- _To-do item 1_
Answer the following from the thread on coaxial tubes in dielectric oil:
(a) At what potential is the inner tube maintained?
(b) What does the question seek to determine?
(c) On what have some participants provided guidance?
- _To-do item 2_
Carry the discussion of coaxial tubes in dielectric oil forward from its final sentence.

The problem involves two long coaxial cylindrical metal tubes placed vertically in a tank of dielectric oil. The inner tube is maintained at a potential V while the outer tube is grounded. The question seeks to determine the height to which the oil rises between the tubes.
The discussion is ongoing, with participants actively exploring different aspects of the problem. Some have provided guidance on how to approach the derivation of capacitance and the necessary forces, while others are still clarifying their understanding of the relationships between the variables involved.

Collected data

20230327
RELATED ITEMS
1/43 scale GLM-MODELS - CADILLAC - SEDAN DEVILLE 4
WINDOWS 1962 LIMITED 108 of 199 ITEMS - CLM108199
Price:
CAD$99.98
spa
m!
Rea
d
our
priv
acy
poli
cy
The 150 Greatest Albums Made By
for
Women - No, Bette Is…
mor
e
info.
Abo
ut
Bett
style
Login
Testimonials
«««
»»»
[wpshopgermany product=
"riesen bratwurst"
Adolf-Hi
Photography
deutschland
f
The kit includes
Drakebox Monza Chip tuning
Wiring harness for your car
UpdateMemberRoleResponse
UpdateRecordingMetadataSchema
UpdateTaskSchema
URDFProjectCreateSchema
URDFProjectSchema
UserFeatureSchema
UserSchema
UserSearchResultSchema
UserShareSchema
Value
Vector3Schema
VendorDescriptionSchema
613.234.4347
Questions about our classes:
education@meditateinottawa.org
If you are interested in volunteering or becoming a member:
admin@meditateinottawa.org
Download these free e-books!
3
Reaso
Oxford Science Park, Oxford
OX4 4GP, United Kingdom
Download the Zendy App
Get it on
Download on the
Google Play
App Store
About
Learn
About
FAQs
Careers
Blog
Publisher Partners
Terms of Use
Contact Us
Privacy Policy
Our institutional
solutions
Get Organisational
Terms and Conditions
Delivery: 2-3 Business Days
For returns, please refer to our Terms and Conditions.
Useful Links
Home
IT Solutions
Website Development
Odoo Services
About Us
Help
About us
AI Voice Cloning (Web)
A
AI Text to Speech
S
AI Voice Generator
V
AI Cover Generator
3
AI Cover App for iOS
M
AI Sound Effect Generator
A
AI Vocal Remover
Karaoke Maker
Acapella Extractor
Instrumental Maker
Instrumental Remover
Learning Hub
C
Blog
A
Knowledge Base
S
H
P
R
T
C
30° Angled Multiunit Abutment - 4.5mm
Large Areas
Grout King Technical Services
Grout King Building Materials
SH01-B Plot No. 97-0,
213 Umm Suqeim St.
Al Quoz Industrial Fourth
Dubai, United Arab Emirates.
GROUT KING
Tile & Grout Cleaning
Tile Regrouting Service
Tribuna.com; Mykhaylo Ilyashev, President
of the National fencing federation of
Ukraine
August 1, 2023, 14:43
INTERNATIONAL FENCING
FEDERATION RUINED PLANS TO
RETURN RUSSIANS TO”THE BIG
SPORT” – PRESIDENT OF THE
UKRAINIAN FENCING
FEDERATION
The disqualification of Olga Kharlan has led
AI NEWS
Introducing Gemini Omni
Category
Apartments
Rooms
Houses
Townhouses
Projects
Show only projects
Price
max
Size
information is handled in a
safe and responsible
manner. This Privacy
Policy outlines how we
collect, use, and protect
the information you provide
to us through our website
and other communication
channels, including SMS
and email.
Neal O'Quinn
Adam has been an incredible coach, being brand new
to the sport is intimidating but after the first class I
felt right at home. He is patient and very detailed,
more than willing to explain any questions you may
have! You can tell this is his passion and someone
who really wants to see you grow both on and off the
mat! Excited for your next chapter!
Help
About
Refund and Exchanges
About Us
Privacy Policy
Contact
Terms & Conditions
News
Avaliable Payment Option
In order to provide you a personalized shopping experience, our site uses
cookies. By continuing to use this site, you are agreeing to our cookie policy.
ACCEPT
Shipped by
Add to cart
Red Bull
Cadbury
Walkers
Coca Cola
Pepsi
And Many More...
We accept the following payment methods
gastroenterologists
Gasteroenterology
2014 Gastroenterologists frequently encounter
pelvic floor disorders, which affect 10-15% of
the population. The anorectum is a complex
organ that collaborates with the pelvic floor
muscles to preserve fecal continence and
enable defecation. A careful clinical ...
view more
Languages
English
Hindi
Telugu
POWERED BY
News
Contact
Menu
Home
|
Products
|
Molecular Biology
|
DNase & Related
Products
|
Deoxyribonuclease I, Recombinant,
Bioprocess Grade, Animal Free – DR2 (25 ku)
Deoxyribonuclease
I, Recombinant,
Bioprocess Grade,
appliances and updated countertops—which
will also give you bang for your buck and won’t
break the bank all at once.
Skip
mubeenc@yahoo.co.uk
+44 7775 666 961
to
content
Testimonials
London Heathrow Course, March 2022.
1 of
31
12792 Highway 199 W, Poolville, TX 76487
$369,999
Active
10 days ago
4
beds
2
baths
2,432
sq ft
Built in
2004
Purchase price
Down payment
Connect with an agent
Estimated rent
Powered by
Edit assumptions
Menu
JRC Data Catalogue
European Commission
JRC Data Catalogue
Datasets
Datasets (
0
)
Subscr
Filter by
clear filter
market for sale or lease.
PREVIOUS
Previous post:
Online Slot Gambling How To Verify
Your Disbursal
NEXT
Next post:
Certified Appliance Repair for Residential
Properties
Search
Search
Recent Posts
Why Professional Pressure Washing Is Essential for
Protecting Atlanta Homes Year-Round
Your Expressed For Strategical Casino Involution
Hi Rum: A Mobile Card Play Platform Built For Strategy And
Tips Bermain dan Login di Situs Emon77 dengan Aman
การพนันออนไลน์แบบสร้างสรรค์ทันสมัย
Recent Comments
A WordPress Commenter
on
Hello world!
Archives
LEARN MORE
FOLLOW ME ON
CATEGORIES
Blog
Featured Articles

- _Exercise answer 1_
(a) V
(b) The height to which the oil rises between the tubes.
(c) How to approach the derivation of capacitance and the necessary forces.

- _Exercise answer 2_
Participants note that the problem involves multiple interpretations of the setup, particularly regarding the lengths of the capacitor sections in and out of the oil. There is also mention of needing to express certain lengths in terms of the height of the oil, indicating a need for careful consideration of the geometry involved.
TFM said:I though it seemed to small...
So:
(\frac{2*\pi*\epsilon_0}{ln(\frac{b}{a})})*(1+\chi_e)
(\frac{2*\pi*\epsilon_0}{ln(\frac{b}{a})})*(1+\chi_e)
Goes to:
\frac{2*\pi*\epsilon_0}{ln(\frac{b}{a})} + \chi_e(\frac{2*\pi*\epsilon_0}{ln(\frac{b}{a})})
so
F = \frac{1}{2}V^2(\chi_e(\frac{2*\pi*\epsilon_0}{ln(\frac{b}{a})}) )
?
TFM
TFM said:F also = mg, so
\rho * \left(\pi*b^2*h - \pi*a^2*h\right) = \frac{1}{2}V^2(\chi_e(\frac{2*\pi*\epsilon_0}{ln(\frac{b}{a})}) )
take the h out the brackets:
\rho *h \left(\pi*b^2 - \pi*a^2\right) = \frac{1}{2}V^2(\chi_e(\frac{2*\pi*\epsilon_0}{ln(\frac{b}{a})}) )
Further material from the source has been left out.